* Directions for this task: Repeat each line of the data below exactly, but skip the pictures.

* Records supplied:
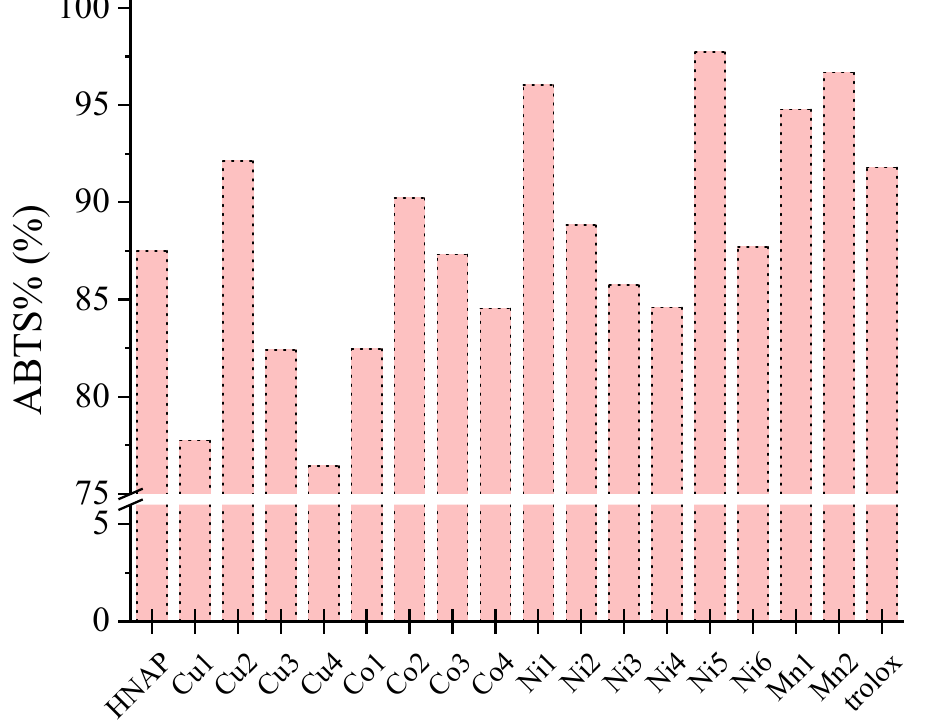
Figure 26. ABTS radicals’ scavenging activity (ABTS%) of naproxen and its reported complexes. (Codes of compounds: HNAP = naproxen; Cu1 = [Cu 2 (NAP) 4 (H 2 O) 2 ]; Cu2 = [Cu(NAP) 2 (py) 2 (H 2 O)];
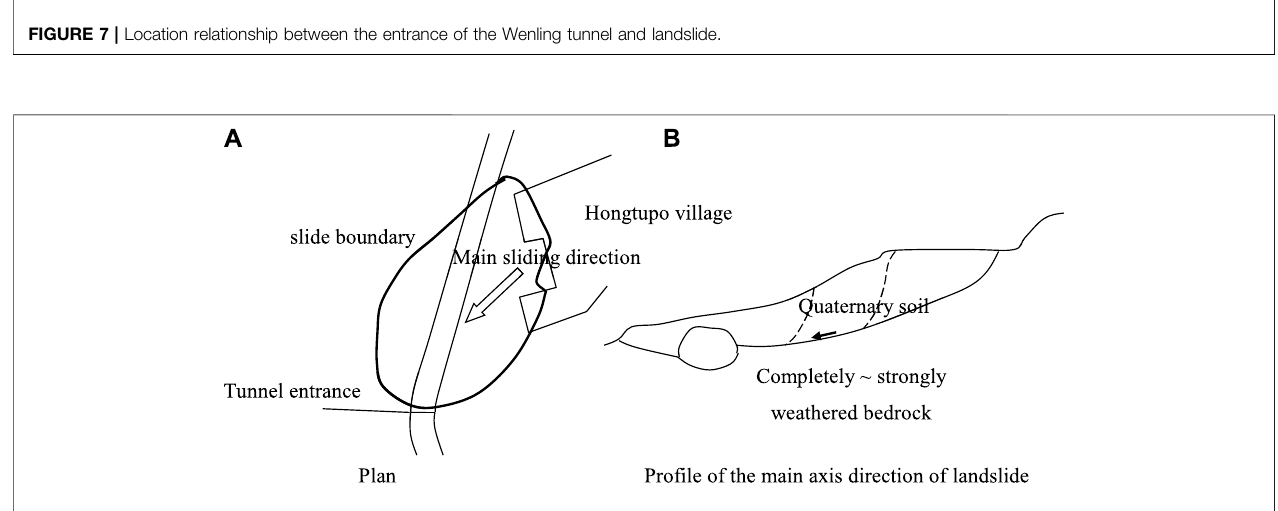
FIGURE 8 | Location relationship between the entrance of the Hongtupo tunnel and landslide.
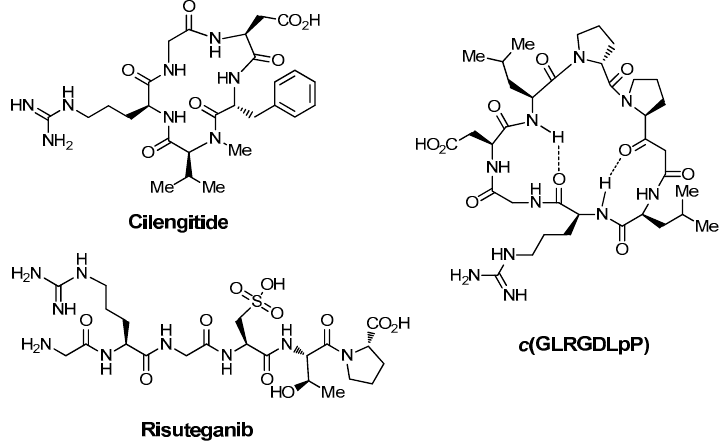
Figure 1. Biologically active compounds based on the RGD motif.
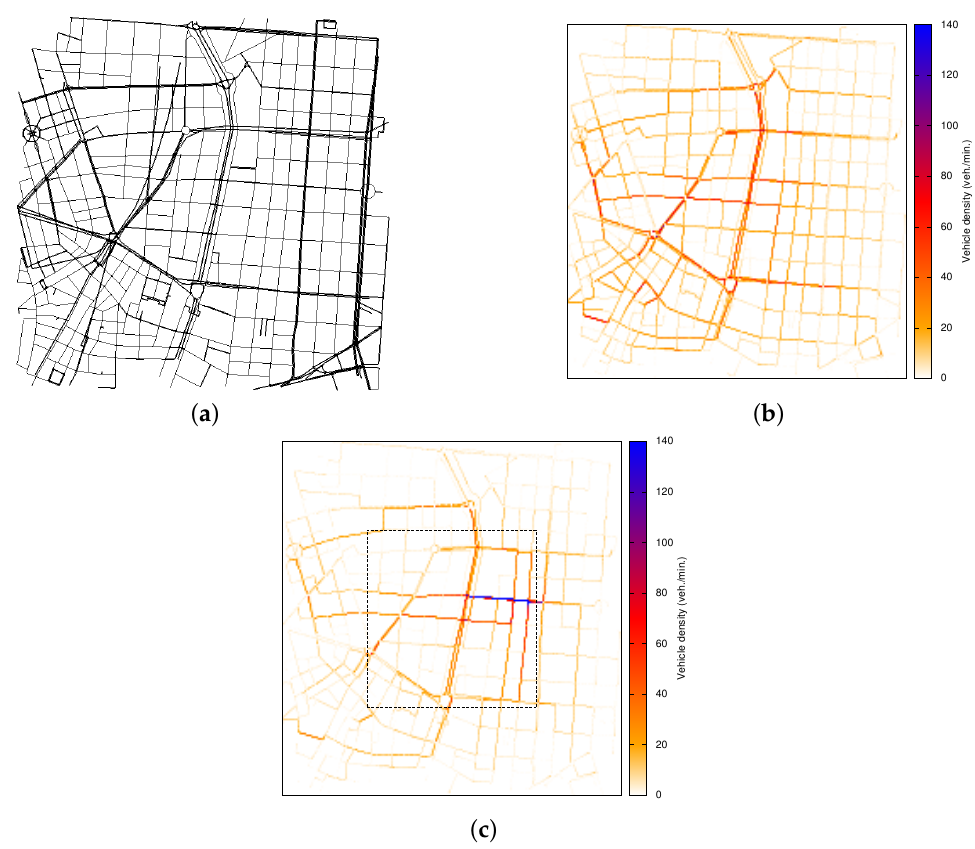
Figure 4. Scenario 1: City of Madrid, Spain. ( a ) Street map layout; ( b ) Krauss model: vehicular density for each street; ( c ) downtown model: vehicular density for each street in the downtown (square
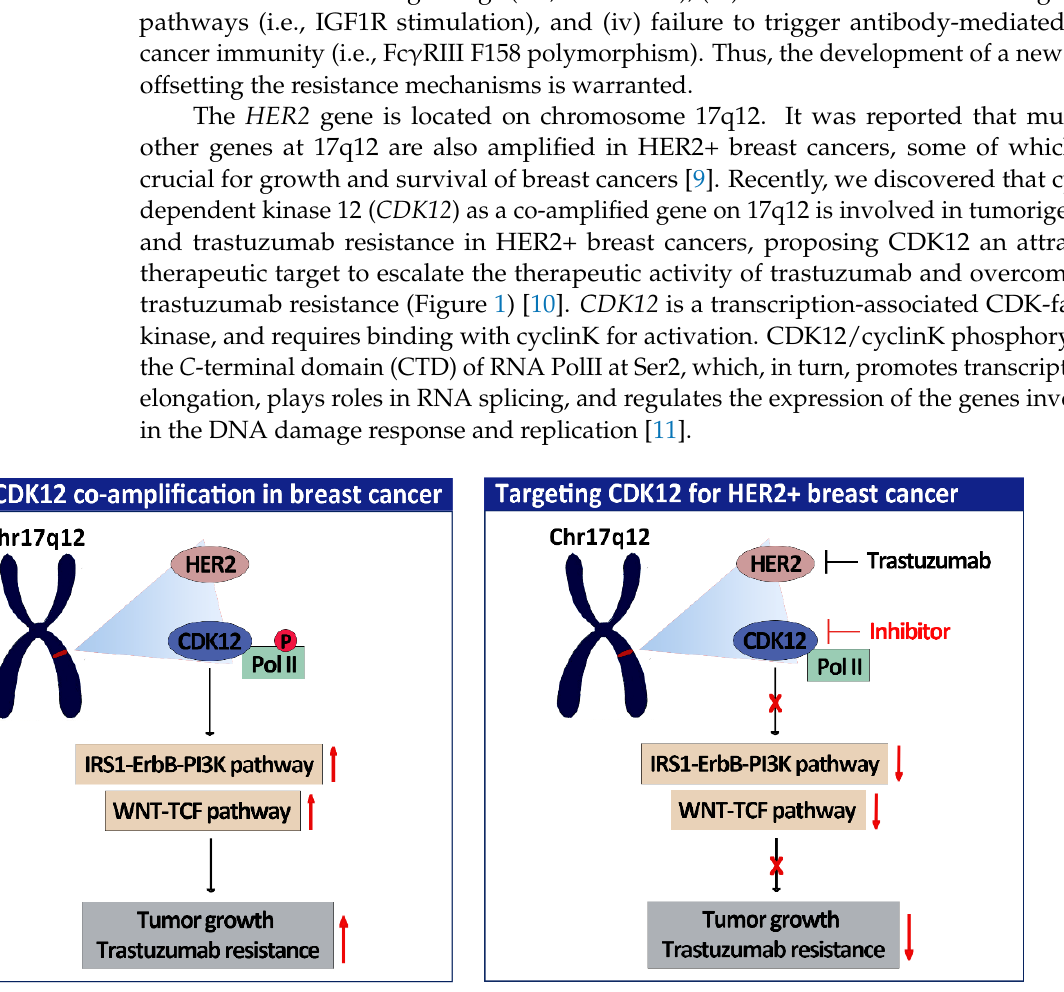
Figure 1. CDK12 is an attractive therapeutic target for HER2+ breast cancers. CDK12 and HER2 are co-amplified on chromosome 17q12 in HER2+ breast-cancer patients and involved in tumor growth and trastuzumab resistance through upregulation of IRS1-ErbB-PI3K and WNT-TCF pathways. Several CDK12 inhibitors and their anti-cancer activities have been reported (Figure 2)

* Exercise output:
Figure 26. ABTS radicals’ scavenging activity (ABTS%) of naproxen and its reported complexes. (Codes of compounds: HNAP = naproxen; Cu1 = [Cu 2 (NAP) 4 (H 2 O) 2 ]; Cu2 = [Cu(NAP) 2 (py) 2 (H 2 O)];
FIGURE 8 | Location relationship between the entrance of the Hongtupo tunnel and landslide.
Figure 1. Biologically active compounds based on the RGD motif.
Figure 4. Scenario 1: City of Madrid, Spain. ( a ) Street map layout; ( b ) Krauss model: vehicular density for each street; ( c ) downtown model: vehicular density for each street in the downtown (square
Figure 1. CDK12 is an attractive therapeutic target for HER2+ breast cancers. CDK12 and HER2 are co-amplified on chromosome 17q12 in HER2+ breast-cancer patients and involved in tumor growth and trastuzumab resistance through upregulation of IRS1-ErbB-PI3K and WNT-TCF pathways. Several CDK12 inhibitors and their anti-cancer activities have been reported (Figure 2)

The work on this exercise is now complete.